::: Document extract :::

For example, what if you don't have permissions to modify one of the
specified directories? You can't get any useful work done, so you
should notify the user and exit. An alternative is to produce 50
thousand reports of each file you've got, telling how it succeeded or
failed, over and over.
>
> path = "."
> dirlist = os.listdir(path)
>
> def main(dirlist):
> before = dict([(f, 0) for f in dirlist])
Since dirlist is a path, it's a string. So you're looping through the
characters of the name of the path. I still don't have a clue what the
dict is supposed to mean here.
> while True:
> time.sleep(1) #time between update check
That loop goes forever, so the following code will never run.
> after = dict([(f, None) for f in dirlist])
Once again, you're looping through the letters of the directory name.
Or if dirlist is really a list, and you're deciding that's what it
should be, then of course after will be identical to before.
> added = [f for f in after if not f in before]
> if added:
> f = ''.join(added)
> print('Sucessfully added %s file - ready to validate') %()
> return validate_files(f)
> else:
> return move_to_failure_folder_and_return_error_file(f)
>
>
>
> def validate_files(f):
You completely changed the scope of this function. Why does it still
have an s in its name?
> creation = time.ctime(os.path.getctime(f))

:::

▶ Exercise instructions
Write the next part of the code review of the Python directory-monitoring script, picking up after its last line. The entries below come from a separate source unrelated to the code review.

::: Data entries :::

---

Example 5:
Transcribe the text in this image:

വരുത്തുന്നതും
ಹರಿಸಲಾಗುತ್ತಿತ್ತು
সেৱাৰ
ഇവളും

:::

▶ Task answer
> lastmod = time.ctime(os.path.getmtime(f))
What do timestamps have to do with anything?
> if creation == lastmod and file_len(f) > 0:
> return move_to_success_folder_and_read(f)
How have you decided that the records are all the same length?
> if file_len < 0 and creation != lastmod:
file_len cannot be safely compared to 0, it's a function. If this were
Python 3, it would give you a runtime error for trying. Even if you had
successfully called the function here, how is it possible for it to
return a negative value?
> return move_to_success_folder_and_read(f)
> else:
> return move_to_failure_folder_and_return_error_file(f)
>
>
> #Potential Additions/Substitutions
>
> def move_to_failure_folder_and_return_error_file():
> filename, rootdir, lastmod, creation, filesize = fileinfo(file)
fileinfo() returns 3 things, and you're stuffing them in 5 variables.
> os.mkdir('Failure')
What do you do the second time through this function, when that
directory is already existing?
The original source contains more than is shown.